Written instruction 1 →
Give every process, technique or usage scenario that the Kafka compacted-topics text mentions by name.
Written instruction 2 →
Carry on the text about Kafka compacted topics from the point where it stops.

Text block →
################
In Apache Kafka, a compacted topic refers to a particular type of topic configuration that retains only the latest value for each key in the topic. This is implemented with a log compaction process that ensures the log retains only the most recent record for each key, discarding older versions of the same key. This behavior differs from a regular Kafka topic, where all messages are typically retained.

Compacted topics are commonly used in scenarios where you want to maintain a current snapshot or summary of the data associated with each key, rather than storing every update. Compacted topics are commonly used in the following scenarios:

  • Event sourcing: They store the latest state of each entity or aggregate. Each event represents a change to the entity, and the compacted topic ensures that only the most recent state for each entity is stored.

  • Change data capture (CDC): CDC is a technique that captures and propagates data changes from one system to another. With compacted topics, change events are stored, ensuring only the latest changes for each record key are retained.
################
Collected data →

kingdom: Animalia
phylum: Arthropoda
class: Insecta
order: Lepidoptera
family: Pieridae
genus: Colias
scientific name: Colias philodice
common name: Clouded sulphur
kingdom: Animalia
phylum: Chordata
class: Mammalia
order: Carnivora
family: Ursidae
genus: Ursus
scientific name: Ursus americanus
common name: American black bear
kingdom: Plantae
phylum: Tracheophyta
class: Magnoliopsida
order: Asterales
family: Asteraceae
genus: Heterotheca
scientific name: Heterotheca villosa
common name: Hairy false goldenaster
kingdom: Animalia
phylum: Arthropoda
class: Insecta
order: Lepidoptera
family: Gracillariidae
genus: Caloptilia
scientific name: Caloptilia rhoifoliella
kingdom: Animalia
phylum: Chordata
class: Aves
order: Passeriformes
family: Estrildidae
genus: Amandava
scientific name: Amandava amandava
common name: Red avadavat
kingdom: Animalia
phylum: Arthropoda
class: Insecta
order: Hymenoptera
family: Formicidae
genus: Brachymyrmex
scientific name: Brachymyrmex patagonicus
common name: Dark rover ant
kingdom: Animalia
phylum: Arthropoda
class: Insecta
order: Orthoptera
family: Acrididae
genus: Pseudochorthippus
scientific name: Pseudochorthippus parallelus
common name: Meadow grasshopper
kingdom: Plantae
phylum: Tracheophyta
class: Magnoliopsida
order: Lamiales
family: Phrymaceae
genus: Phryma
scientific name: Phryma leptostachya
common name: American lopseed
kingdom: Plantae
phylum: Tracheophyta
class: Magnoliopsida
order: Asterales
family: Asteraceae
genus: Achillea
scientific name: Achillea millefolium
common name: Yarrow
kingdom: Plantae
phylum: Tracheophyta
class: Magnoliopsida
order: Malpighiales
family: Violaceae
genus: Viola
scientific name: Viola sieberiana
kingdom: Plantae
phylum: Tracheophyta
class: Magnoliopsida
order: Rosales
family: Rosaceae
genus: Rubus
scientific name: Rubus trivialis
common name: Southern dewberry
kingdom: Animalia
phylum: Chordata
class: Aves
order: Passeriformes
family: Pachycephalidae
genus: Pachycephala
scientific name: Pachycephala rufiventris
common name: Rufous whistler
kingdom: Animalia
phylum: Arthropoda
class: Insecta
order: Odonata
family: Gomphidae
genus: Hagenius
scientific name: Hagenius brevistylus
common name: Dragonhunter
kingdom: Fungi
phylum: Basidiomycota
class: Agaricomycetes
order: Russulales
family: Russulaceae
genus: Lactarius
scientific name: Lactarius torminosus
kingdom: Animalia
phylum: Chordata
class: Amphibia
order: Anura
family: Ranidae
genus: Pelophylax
################
Output 1 →
Log compaction, event sourcing, change data capture (CDC)

Output 2 →
  • Database changelogs: As you can guess, compacted topics can efficiently store changelogs for databases.

Exercise 15:

⚠️ Before tackling this exercise: Check out this tag 4-3-player-compacted-group-id-kafka-exercise-setup 4-3-player-compacted-group-id-kafka-exercise-setup

Compacted topics are helpful in our following case, where we will store players ids waiting to start a new game. We only need the latest state of this entity.

Firstly, go to the file modules/server/src/main/scala/scaladays/config/KafkaSetup.scala. Here we implemented the createTopicUnless method, remember. Now it's time to implement createCompactedTopicUnless. In this exercise, you need to:

  • Implement the createCompactedTopicUnless method. You need to find a way of passing the cleanup.policy property to the new topic creation.
  • Call the newly implemented method in the bootTopics.

The second part of this exercise is a bit tricky. As part of the commit, we have added some code, including the Consumer implementation. This consumer will receive events from the topics and communicate the state to the client.

Consumers are identified and managed with two ids, client id, and group id.

  • Client Id: Identifies an individual Kafka client or consumer. Each consumer within a group should have a unique client id.
  • Group Id: Identifies a consumer group comprising one or multiple consumers. All consumers within a group should have the same group id.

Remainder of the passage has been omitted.